I’ve been to many and played at many over the years, and all are different in the effect and experience created. From intimate house parties with a few drams, to lavish feasts in plush hotels or just an informal gathering in the pub, a birthday party can come in many shapes and sizes and in all these guises can be enjoyed greatly and all can suitably mark the occasion being celebrated.
Last Friday I was at one of the best gatherings of this type I have experienced yet.

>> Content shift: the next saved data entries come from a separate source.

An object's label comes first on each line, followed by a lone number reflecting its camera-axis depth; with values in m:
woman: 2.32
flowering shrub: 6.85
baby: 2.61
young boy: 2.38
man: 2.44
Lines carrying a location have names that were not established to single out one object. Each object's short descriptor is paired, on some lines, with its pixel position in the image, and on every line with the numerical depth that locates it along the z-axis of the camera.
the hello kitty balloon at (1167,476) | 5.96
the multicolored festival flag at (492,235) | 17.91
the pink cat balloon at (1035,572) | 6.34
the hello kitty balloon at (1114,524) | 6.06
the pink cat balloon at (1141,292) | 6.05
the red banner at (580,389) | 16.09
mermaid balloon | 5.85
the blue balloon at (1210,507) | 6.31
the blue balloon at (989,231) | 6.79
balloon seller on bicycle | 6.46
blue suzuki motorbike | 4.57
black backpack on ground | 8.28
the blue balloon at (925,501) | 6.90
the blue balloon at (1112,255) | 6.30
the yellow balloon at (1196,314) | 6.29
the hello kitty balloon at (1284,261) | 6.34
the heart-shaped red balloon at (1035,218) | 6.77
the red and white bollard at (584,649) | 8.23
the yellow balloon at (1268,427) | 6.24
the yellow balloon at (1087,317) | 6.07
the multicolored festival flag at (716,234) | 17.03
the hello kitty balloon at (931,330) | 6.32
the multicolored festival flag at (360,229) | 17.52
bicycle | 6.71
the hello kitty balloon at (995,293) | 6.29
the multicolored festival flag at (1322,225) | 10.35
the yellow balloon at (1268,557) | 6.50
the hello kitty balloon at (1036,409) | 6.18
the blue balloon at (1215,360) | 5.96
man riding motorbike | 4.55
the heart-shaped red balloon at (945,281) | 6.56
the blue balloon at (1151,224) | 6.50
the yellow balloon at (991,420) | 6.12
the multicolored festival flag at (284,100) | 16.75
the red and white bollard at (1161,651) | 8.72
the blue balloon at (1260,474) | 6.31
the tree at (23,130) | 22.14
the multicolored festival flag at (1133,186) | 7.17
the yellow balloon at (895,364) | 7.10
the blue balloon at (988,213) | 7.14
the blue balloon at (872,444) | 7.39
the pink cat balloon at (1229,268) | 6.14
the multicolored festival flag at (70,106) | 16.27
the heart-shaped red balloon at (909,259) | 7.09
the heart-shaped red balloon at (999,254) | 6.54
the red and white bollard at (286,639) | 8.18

This was a 50th party in Milngavie Town Hall to mark the half-century of Donald Iain Brown from Tiree. D.I. left Tiree in his late teens and has carved out a highly successful career with the BBC. The range of folk at the party reflected the background and work life of the birthday boy with a great combination of those who had travelled over from Tiree, those from the Glasgow Highland scene and many media executive types from all over the UK.
Added to this was a core of close family and friends and the mix of attendees knitted together perfectly to give a biography in people of those who had shaped, touched and been part of his life.

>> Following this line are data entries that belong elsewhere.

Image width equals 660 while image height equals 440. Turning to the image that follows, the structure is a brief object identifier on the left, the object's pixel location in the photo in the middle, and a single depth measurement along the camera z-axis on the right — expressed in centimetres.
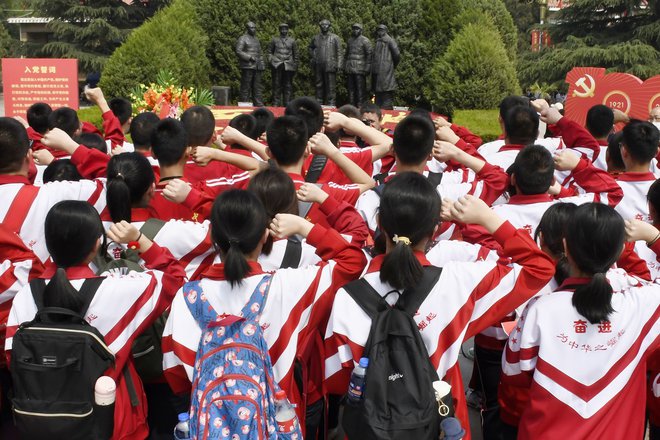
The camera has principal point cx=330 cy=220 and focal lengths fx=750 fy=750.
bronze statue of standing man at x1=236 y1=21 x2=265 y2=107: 1405
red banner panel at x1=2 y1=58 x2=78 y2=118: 921
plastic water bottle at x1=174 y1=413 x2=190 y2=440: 214
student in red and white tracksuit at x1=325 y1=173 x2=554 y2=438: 224
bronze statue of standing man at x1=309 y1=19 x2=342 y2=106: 1373
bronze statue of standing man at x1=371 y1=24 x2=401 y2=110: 1352
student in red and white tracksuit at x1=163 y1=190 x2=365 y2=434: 226
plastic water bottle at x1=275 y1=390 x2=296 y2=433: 221
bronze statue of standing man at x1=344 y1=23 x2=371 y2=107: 1368
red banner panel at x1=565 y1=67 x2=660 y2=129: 819
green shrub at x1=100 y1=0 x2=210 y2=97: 1350
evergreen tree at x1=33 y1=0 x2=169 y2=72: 2441
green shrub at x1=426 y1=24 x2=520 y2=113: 1327
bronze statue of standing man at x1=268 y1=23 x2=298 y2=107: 1404
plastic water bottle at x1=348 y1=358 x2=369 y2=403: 211
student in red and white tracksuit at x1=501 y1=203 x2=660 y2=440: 226
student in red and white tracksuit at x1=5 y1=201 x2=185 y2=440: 233
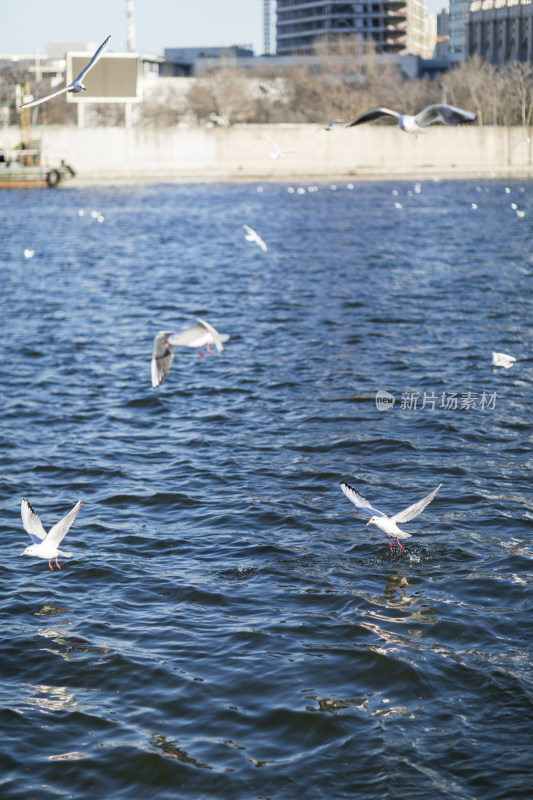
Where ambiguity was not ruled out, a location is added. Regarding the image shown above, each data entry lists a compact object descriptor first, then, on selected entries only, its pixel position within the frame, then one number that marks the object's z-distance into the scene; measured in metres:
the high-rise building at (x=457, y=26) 158.62
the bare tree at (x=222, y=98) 122.50
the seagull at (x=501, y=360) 17.77
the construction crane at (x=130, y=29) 117.94
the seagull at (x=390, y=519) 8.16
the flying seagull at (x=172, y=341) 8.90
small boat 82.62
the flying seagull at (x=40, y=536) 8.69
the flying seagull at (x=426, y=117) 12.15
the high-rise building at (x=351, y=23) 168.50
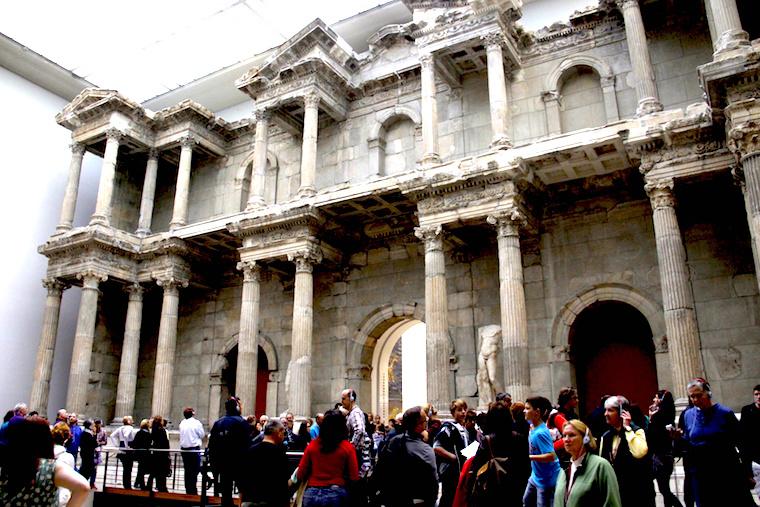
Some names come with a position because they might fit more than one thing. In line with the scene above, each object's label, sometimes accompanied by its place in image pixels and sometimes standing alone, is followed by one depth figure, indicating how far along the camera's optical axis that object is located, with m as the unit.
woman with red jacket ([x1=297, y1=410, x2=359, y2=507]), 5.25
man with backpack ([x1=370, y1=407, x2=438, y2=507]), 5.22
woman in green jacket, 4.12
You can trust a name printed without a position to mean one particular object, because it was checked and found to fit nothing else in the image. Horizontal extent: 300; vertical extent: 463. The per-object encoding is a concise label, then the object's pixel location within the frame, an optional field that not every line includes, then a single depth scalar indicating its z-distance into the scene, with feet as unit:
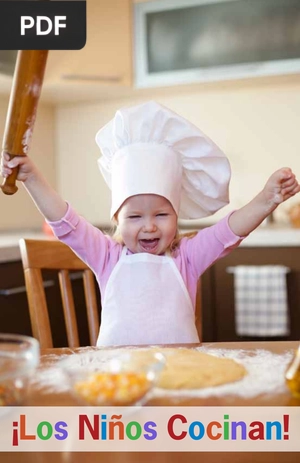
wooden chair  2.93
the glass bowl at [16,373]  1.44
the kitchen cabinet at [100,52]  6.46
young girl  2.66
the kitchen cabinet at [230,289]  5.66
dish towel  5.65
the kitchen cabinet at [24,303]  4.93
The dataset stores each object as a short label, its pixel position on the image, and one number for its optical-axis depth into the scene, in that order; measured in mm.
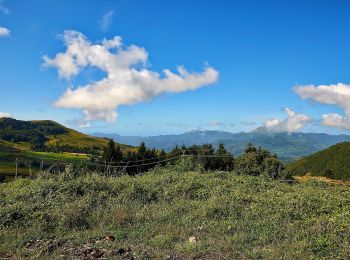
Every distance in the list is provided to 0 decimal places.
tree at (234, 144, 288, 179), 39134
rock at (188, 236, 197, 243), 11278
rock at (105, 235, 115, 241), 11655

I was sitting at a table along with my mother and her friend Cath MacPherson, both who had taught D.I. at Cornaigmore School. Cath was recalling tales about his first day at school when she had to ask mum to come down from the secondary school to interpret for her as D.I. could only communicate in Gaelic. These types of stories – from times long past, through to the present day – where significant ingredients to the night.
The music was from older brother Campbell Brown and his band Gunna Sound as well as very informal guest spots from many other partygoers. This meant the entertainment was like a proper old-style ceilidh. With fiddle music from Marie Fielding, box tunes from Ian Smith of Trail West and Martin Gillespie from Skerryvore, piping from Finlay Johnston and John MacLeod and songs from Mairi MacInnes, the Glasgow Gaelic Choir, D.I. himself and his daughter Shona this was indeed a very fine ceilidh!

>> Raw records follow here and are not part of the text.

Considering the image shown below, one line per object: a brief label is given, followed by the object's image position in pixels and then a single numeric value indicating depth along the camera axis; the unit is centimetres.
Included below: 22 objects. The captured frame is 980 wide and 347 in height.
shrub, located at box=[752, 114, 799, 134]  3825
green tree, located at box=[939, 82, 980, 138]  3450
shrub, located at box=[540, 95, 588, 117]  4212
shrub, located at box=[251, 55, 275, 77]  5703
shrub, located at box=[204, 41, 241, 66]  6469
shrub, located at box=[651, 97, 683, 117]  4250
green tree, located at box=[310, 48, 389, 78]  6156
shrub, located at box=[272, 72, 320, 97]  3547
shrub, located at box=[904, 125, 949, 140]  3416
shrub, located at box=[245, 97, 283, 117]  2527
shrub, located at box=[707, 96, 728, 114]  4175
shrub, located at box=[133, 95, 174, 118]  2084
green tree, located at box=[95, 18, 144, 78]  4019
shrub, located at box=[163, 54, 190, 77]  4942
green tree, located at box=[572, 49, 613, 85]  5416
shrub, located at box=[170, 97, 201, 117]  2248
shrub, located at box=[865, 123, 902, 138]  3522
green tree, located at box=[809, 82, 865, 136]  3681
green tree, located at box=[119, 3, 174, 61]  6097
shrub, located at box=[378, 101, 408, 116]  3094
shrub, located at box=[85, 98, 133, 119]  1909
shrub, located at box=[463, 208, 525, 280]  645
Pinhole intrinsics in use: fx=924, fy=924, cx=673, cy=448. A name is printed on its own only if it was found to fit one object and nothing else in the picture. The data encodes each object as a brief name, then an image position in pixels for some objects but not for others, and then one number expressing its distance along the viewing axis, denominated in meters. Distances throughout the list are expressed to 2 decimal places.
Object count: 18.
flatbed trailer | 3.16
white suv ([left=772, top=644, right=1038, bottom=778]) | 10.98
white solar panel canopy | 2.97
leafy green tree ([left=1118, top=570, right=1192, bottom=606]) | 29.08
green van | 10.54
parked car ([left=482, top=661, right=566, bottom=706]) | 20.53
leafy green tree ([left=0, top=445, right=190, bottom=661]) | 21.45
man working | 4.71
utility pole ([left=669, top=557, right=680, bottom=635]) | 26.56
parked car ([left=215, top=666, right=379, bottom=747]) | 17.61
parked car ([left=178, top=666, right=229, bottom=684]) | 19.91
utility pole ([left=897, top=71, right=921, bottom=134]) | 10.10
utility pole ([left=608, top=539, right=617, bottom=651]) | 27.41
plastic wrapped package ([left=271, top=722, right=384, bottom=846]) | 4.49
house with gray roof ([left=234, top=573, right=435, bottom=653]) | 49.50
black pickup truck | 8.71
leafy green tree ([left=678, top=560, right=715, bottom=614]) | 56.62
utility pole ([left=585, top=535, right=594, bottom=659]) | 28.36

As any regular readers of this column will know I have a great love for good food and I have to give particular mention to the buffet, which was prepared by Alastair MacKinnon from Sandaig, Tiree. Every morsel of it was homemade and every morsel of it was absolutely delicious. Many birthday parties are let down by soggy sandwiches, tasteless sausage rolls and frozen supermarket puddings. Not so here and a great feast was had!
All in all this night of celebration was akin to how the ultimate birthday party would be portrayed in a Hollywood Blockbuster. This was no fictional creation for the big screen though. It was merely reflection of the character of the birthday boy himself.
A great night was had by all and I wish many happy returns to Donald Iain.